▸ **Selected extract**
<<<<

Guidelines Promised on Social Media Use for Children 

Peter Russell

October 01, 2018

The UK's Chief Medical Adviser Professor Dame Sally Davies has been asked to draw up guidelines on how much time children should be allowed to spend on social media.

In an interview with the Observer newspaper, Matt Hancock, the Secretary of State for Health and Social Care, said he was seriously alarmed by evidence that excessive use can cause mental health problems in young people.

He said Dame Sally had been asked to draw up advice on social media use as soon as possible to help parents, children, and their teachers.

"Unrestricted use by younger children risks being very damaging to their mental health," he said, speaking ahead of the Conservative party conference. "So I have asked the chief medical officer to bring forward formal guidance on its use by children."

He said the guidelines should "empower" parents and teachers to enforce sensible limits and be able to explain them to children.

>>>>

▸ **Extracted information**
<<<<

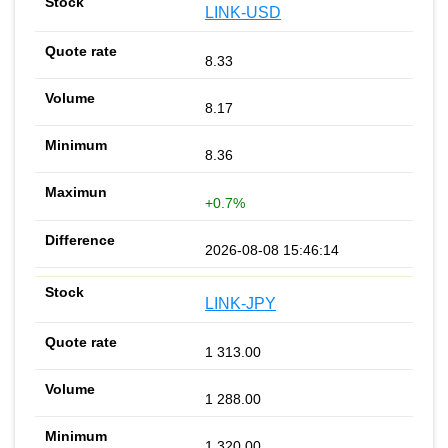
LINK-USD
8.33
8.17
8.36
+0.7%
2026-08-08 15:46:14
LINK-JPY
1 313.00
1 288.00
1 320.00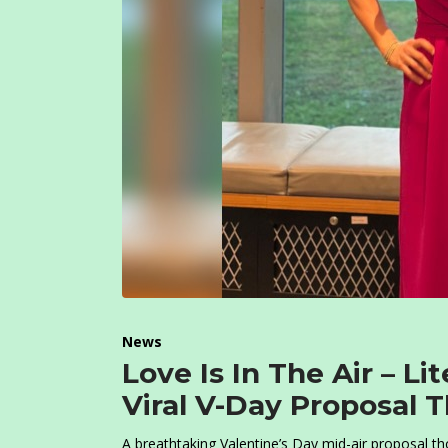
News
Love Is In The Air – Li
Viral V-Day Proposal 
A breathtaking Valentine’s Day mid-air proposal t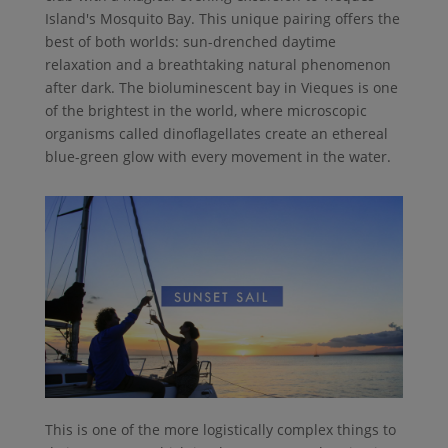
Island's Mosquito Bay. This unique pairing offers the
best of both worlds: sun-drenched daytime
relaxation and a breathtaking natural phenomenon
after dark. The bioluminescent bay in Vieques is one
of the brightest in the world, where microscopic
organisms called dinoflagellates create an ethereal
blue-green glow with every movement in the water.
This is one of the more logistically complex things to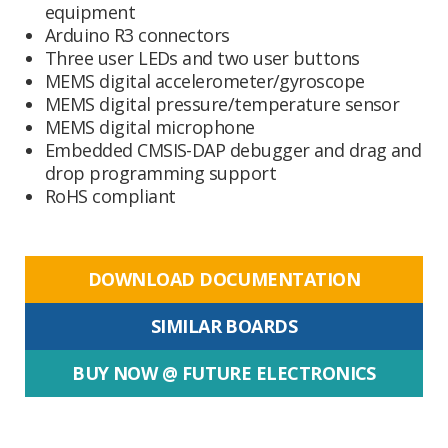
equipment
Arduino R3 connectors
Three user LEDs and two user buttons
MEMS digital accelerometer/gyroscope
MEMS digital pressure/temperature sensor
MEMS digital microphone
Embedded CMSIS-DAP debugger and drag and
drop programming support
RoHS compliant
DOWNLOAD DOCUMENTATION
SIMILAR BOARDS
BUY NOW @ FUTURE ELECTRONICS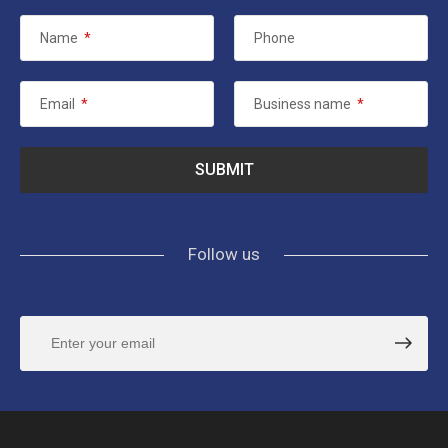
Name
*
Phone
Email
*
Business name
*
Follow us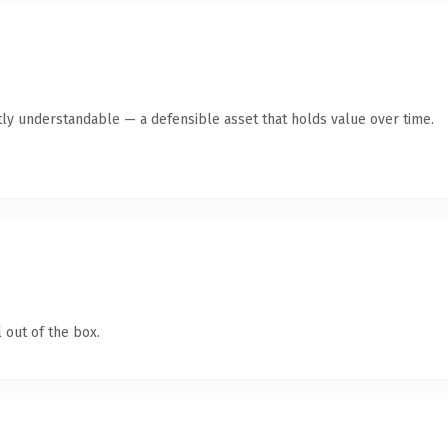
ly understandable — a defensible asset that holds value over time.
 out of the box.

>>>>
<<<<

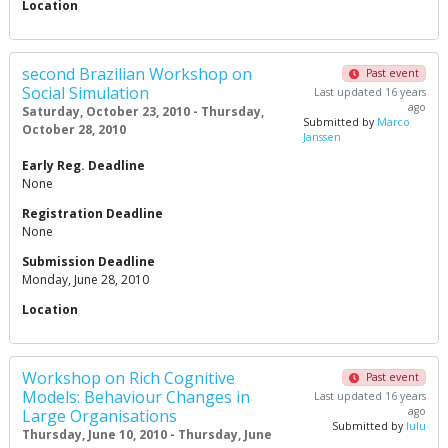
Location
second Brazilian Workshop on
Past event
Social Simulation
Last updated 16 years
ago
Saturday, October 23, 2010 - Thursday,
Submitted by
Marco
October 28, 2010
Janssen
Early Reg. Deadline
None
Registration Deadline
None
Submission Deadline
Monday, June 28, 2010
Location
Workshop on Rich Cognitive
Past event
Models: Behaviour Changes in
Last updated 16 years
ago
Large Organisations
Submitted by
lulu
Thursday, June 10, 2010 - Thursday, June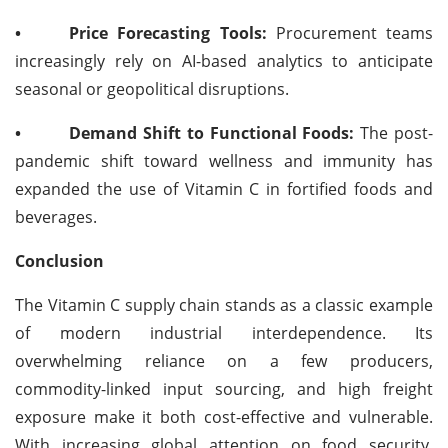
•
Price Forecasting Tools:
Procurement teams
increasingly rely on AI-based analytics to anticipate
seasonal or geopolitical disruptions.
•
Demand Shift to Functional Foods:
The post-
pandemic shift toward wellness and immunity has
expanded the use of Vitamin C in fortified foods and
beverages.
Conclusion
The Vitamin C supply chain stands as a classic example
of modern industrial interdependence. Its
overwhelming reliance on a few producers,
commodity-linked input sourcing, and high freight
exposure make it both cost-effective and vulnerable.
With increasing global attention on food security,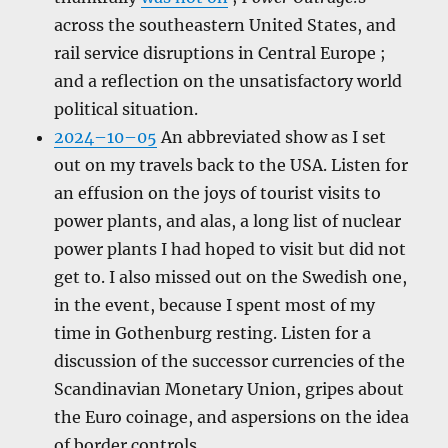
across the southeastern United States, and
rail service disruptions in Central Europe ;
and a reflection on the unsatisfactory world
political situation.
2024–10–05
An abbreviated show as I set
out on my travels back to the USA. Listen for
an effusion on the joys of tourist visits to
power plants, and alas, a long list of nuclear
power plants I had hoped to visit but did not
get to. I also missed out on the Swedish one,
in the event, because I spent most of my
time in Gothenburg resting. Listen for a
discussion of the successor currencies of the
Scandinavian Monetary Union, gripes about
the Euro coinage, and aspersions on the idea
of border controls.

>>>>

▸ **Brief 1**
In the article on social media guidelines for children, who has been asked to draw up the guidelines?
▸ **Brief 2**
Summarize the article on social media guidelines for children in two sentences.
▸ **Brief 3**
Repeat the part of the article on social media guidelines that begins at the words "In an interview" and stops after the words "them to children.".
The lines are separate material and have no connection to the article on social media guidelines.

▸ **Task response 1**
Professor Dame Sally Davies, the UK's Chief Medical Adviser.

▸ **Task response 2**
Health Secretary Matt Hancock has asked the UK's Chief Medical Adviser, Professor Dame Sally Davies, to draw up guidelines on how much time children should spend on social media, citing alarm at evidence that excessive use can harm young people's mental health. He said the advice should come as soon as possible and should empower parents and teachers to enforce sensible limits and explain them to children.

▸ **Task response 3**
In an interview with the Observer newspaper, Matt Hancock, the Secretary of State for Health and Social Care, said he was seriously alarmed by evidence that excessive use can cause mental health problems in young people.

He said Dame Sally had been asked to draw up advice on social media use as soon as possible to help parents, children, and their teachers.

"Unrestricted use by younger children risks being very damaging to their mental health," he said, speaking ahead of the Conservative party conference. "So I have asked the chief medical officer to bring forward formal guidance on its use by children."

He said the guidelines should "empower" parents and teachers to enforce sensible limits and be able to explain them to children.